The great photographer Jay Maisel used to talk about color, light, and gesture being three essential elements of a great image. With 20 square meters, my goal was to create a body of imagery that transports viewers into the scene and allows them to imagine the whole range of smells and sensations of a summer outdoors.
Late evening sun reflecting off a window, sun flares in your face, a full moon on a hot night, rain teeming down after a cloud filled and humid morning, calm summer nights with dogs barking and cars humming, the of burgers on a barbecue on a hot afternoon and the inevitable chill in the early morning as summer transitions to fall and eventually the first snowflakes of winter.
My home in Toronto is a penthouse of a converted candy factory on the city’s west side, across the street from the old Rawlings baseball glove factory. My patio is exactly 20 square meters in size and it faces west towards High Park, the Polish neighborhood of Roncevalles and Lake Ontario.
It’s a five-story building which is the perfect height to be able to see over the tops of surrounding homes and the street below and still be able to see weather patterns and clouds as they form over the vastness of the lake and the sunsets to the west.
Over the course of the summer of 2017, I left my Leica SL with a 24-90mm lens on the patio and made an image whenever some interesting light, clouds, skies or other inspiring scene came along.
In the spring of last year, I had decided to do a personal project with no people in it. Very different from my usual work and past personal projects which have always been about people. Most of the work I do is highly polished and produced photography for advertising clients and portraits for editorial clients.
I specialize in photographing people and most of the time, I know exactly what the finished product is going to look like before I even take my cameras out of the bag. This to me is an essential ingredient of professional photography. You have to be able to produce something consistently for clients, it’s why they hire you.
To me, part of that ability to produce consistently comes from practicing on subjects or with concepts that are outside of your normal realm. Personal work expands your horizons and helps you develop ways of seeing that you wouldn’t normally see. I’ve always been a big believer in shooting “personal work” whenever I can.

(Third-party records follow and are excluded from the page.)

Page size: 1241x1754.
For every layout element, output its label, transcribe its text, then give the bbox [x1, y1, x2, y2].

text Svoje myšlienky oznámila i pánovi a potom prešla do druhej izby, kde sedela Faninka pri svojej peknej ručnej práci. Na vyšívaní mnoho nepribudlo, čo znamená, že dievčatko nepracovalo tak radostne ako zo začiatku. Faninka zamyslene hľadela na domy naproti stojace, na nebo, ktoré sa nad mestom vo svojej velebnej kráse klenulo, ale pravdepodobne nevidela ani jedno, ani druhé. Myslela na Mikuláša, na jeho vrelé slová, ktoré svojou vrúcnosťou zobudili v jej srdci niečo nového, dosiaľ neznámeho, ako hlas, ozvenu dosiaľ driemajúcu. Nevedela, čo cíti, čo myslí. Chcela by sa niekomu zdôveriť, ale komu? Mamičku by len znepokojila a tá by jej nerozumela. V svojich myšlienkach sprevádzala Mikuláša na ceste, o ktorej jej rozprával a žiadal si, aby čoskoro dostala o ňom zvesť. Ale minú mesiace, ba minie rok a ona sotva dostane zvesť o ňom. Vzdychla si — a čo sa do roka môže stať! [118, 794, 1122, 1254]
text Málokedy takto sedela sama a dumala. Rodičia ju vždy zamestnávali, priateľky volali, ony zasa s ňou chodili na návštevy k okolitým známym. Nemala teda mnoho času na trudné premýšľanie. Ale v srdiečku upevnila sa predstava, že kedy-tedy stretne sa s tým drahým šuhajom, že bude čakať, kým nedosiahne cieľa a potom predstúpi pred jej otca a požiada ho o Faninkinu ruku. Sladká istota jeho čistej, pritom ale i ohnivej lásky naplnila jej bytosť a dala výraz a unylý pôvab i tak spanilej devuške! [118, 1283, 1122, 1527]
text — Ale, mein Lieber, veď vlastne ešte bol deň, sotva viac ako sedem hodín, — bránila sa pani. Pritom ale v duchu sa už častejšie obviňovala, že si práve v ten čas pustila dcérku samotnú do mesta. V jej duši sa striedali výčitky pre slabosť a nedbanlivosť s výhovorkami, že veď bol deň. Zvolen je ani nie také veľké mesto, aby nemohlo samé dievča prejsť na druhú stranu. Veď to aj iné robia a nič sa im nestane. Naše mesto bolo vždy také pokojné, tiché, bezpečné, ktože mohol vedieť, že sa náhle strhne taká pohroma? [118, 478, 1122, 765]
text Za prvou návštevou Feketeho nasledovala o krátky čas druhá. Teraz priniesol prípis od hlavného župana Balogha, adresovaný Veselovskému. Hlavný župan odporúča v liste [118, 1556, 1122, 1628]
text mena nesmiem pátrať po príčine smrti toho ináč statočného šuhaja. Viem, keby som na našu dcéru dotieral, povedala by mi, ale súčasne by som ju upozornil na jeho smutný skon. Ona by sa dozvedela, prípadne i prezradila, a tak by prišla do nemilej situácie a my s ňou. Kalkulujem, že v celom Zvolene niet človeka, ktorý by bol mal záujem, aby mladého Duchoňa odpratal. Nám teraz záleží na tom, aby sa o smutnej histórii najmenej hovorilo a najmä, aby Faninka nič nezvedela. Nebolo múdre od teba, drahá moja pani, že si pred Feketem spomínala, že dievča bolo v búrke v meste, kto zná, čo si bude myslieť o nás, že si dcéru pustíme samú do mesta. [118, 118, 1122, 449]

Mostly because I enjoy it but, also because it allows me to stretch my creative muscles in ways I don’t usually get to for clients or on assignments.
Years ago, a friend who worked for Corbis (the now defunct stock agency) showed me a body of work he produced from his office. He set up a camera and lens on a tripod and shot anything that was interesting to him from his office window. Over time, it became a pretty remarkable record of life on the Seattle street across from his office and a small window into the way he saw the people and things on that block.
Since then, I’ve thought about the idea of trying to produce a body of work from inside one small space. Just one room or one building or one city block but, I always put it off because, frankly, it’s really hard. It’s a lot of pressure to put on yourself but, that’s kind of the point of shooting personal work to me, it’s a way to expand your horizons visually and creatively and if it’s not hard, what’s the point?
I was ambivalent about these images for months after creating them. A lot of times, I need some time removed from a series of images I’ve created before I can really look at them objectively so after a couple passes, I put the work away for a few months before revisiting it. Looking now at these images, I’m pleasantly struck by all the sensations that summer in the city brings with it.
I don’t remember the specifics of taking each image so, in some ways, I’m looking at it like it’s someone else’s imagery, some other person’s idea of summer or someone else’s life entirely. The images give me a warm lazy summer feeling and that’s what photography is really about.